For him it never mattered “whence it all came, and how creation happened? /
…Whence all creation had its origin, / he, whether he fashioned it or whether
he did not, / he, who surveys it all from highest heaven, / he knows—or maybe
even he does not know.” He simply
refused to answer unanswerable questions by asking his disciples: “Have I ever
said to you come, be my disciple and I will reveal to you the beginning of
things? Or, have you ever said to me ‘I will become your pupil for you will
reveal to me the beginning of things?’”
He maintained a stoic silence on
everything related to the riddle of creation. Rather, his only objective was:
to drive away the ill from mankind. And from that premise, he wondered how
“revealing of things related to the beginning of things” would matter. His
whole concern thus remained focused on salvation.
Prince Siddhartha was born around
561BC in Kapilavastu in northeastern India bordering Nepal. He was raised in
fabled oriental luxury. For, the King’s
priests predicted that if the boy stays back in the palace, he would become a
universal monarch, but if he left the palace he would become a Buddha. And not
to get tempted to leave the palace, his father did provide all the princely
luxuries to him.
It is during one of his pleasure
visits that he had been awakened to human suffering. Seeing the images of old
age, disease and a corpse his heart dismayed. It exclaimed: “This is the end
which has been fixed for all, and yet the world forgets its fears and takes no
heed!” Overawed by those thoughts, Prince Siddhartha orders his charioteer to
turn back, for “How could an intelligent person pay no heed at a time of
disaster, when he knows of his impending destruction.”
At the age of twenty-nine, Prince
Siddhartha, one night, taking a parting look at his beautiful wife and infant
son asleep in their bedchamber, setout on his search for truth— truth that can
show the mankind a way out from their sufferings. In the beginning of this
journey, he sat at the feet of sages learning their systems of escape from the
selfhood by entering “the sphere of neither-perception-nor-non-perception”
through mystic trances. This didn’t, however, help him attain
enlightenment.
He then turned to a monkish life
of self-denial. But the resulting emaciation did not help him anyway to reach
the truth. It, of course, helped him realize: “Inward calm cannot be maintained
unless physical strength is constantly and intelligently replenished.”

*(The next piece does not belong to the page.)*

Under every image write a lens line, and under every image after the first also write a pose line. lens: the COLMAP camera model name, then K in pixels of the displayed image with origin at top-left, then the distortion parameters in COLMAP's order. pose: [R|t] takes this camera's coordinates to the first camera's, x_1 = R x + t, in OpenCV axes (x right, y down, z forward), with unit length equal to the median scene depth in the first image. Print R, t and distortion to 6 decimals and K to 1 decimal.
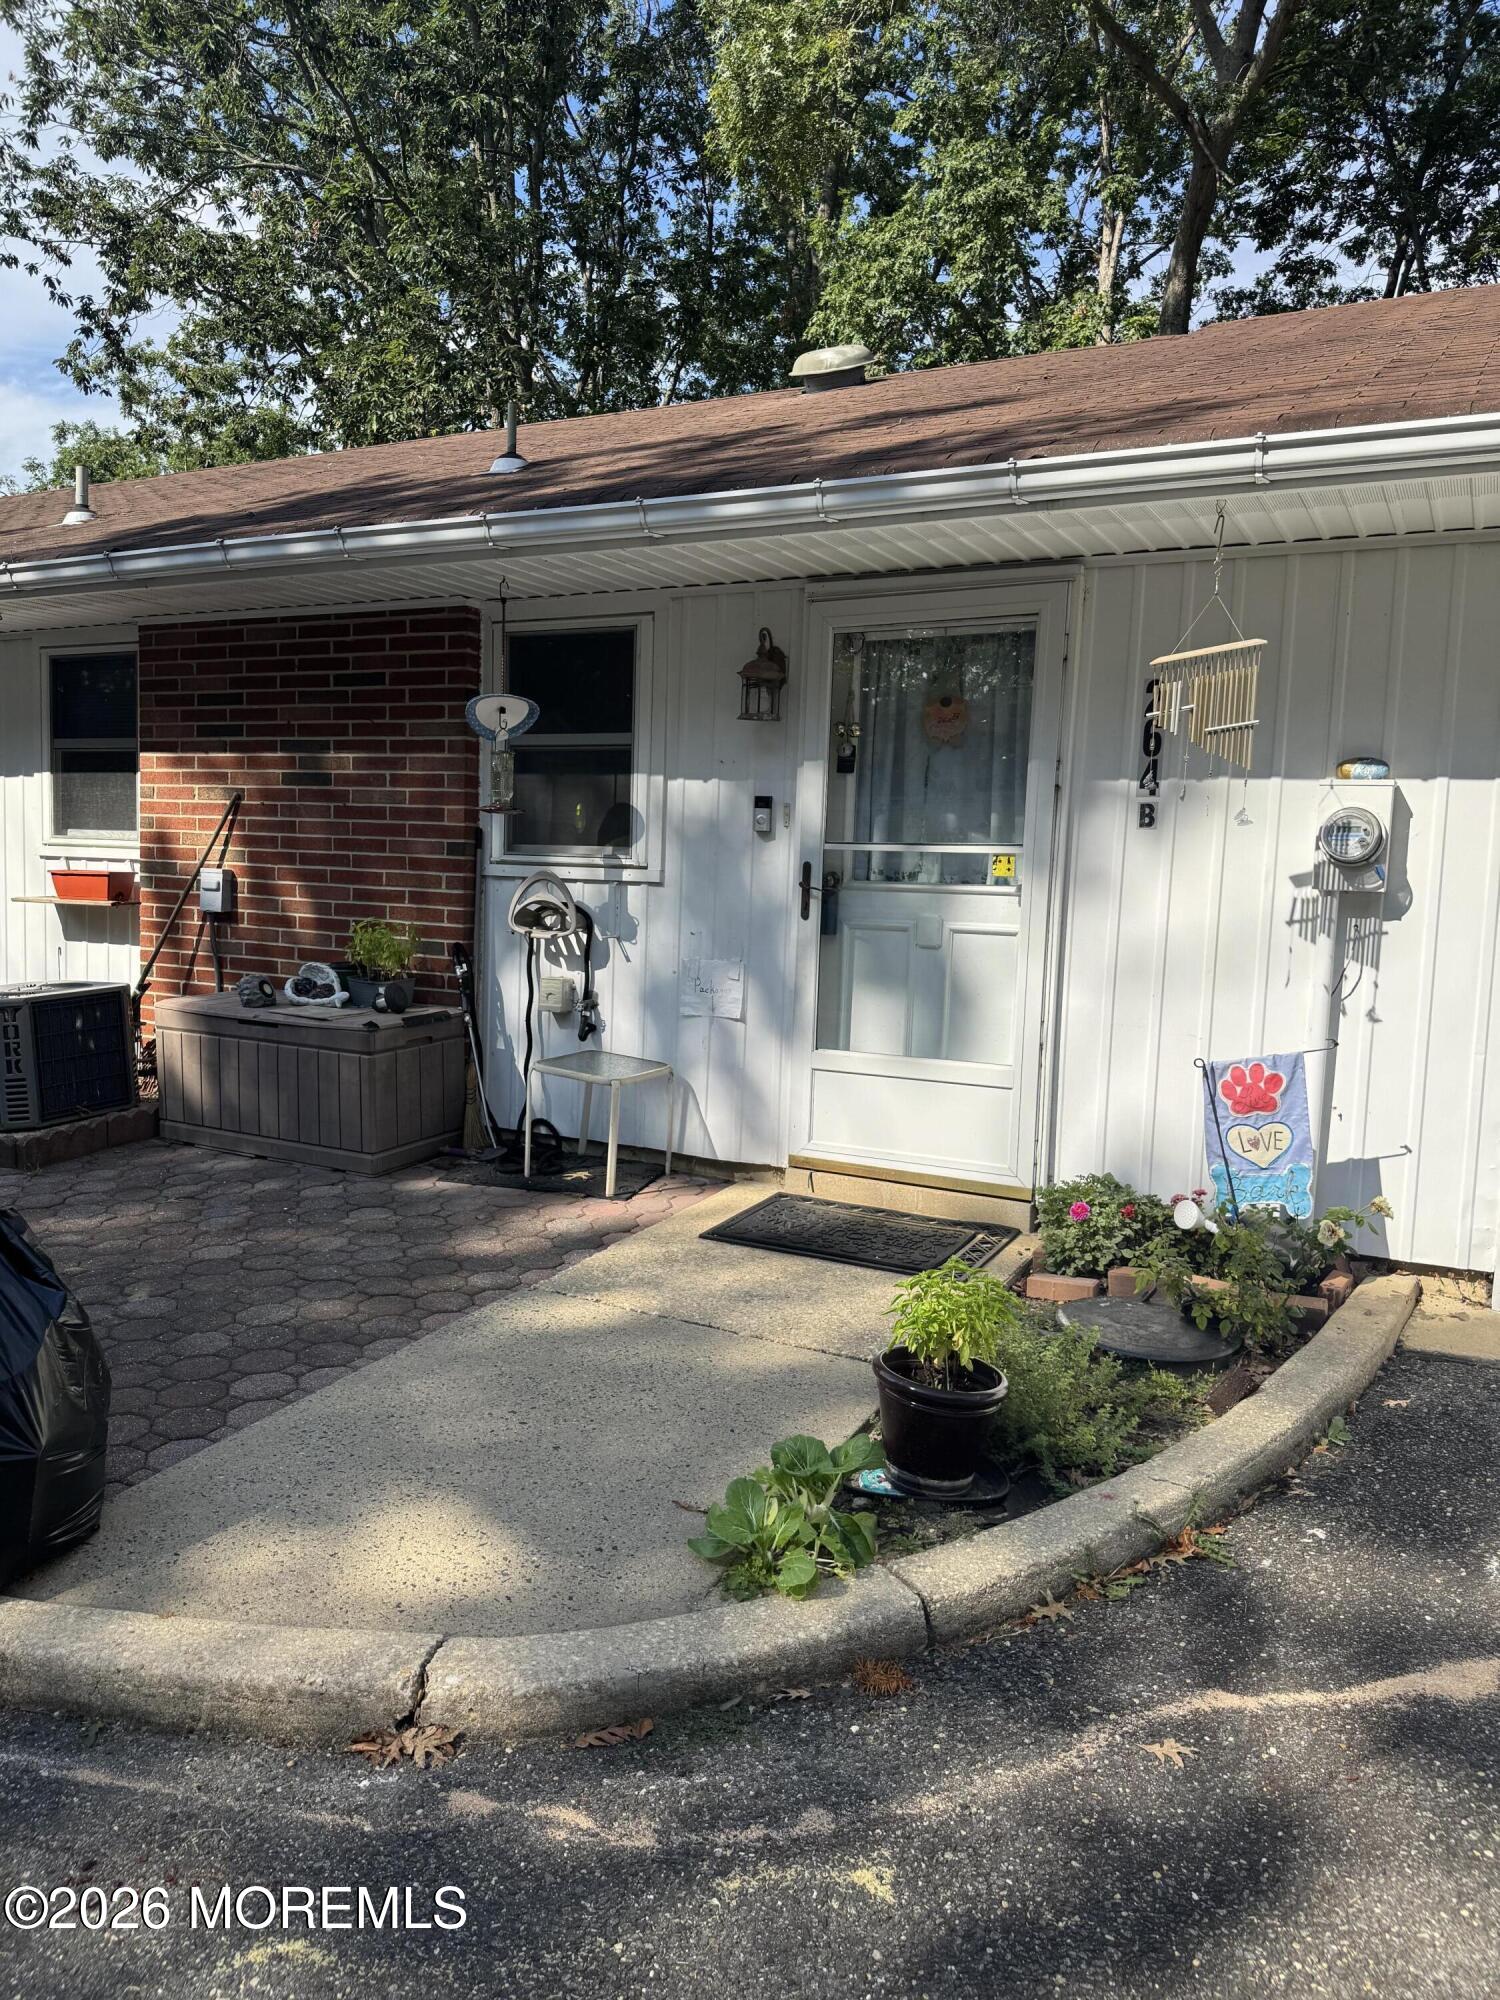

He then turning to his normal
diet, walked toward the roots of a fig tree and sitting under it cross-legged, meditated
for enlightenment. Seeing the real nature of world and realizing how greed,
delusion, and ignorance are producing evil and preventing one from getting off
the wheel of rebirth, Gautama, finally, at the age of thirty-five, had become a
Buddha (past participle of Sanskrit word, buddh
– to awaken or to know). He becomes a messiah—preaching the middle way of
Enlightenment to his five ascetic monks, that ultimately became the very
doctrine of Buddhism. It consists of the Holy Eightfold path and the Four Holy
Truths.
Holy Eightfold Path
- Right views
- Right intention
- Right speech
- Right conduct
- Right livelihood
- Right effort
- Right mindfulness
- Right concentration
The Four Holy truths
- First, that all existence—birth, decay, sickness and death— is suffering
- Second, that all suffering and rebirth are caused by man’s selfish craving
- Third, that Nirvana, freedom from suffering, comes from the cessation of all craving
- Fourth, that the stopping of all ill and craving comes only from following the Holy Eightfold Path.
These truisms seem so simple to read but too difficult to
practice—the only path for their practice is, perhaps, to read the doctrine of
Buddhism by night and meditate on its practice during awake.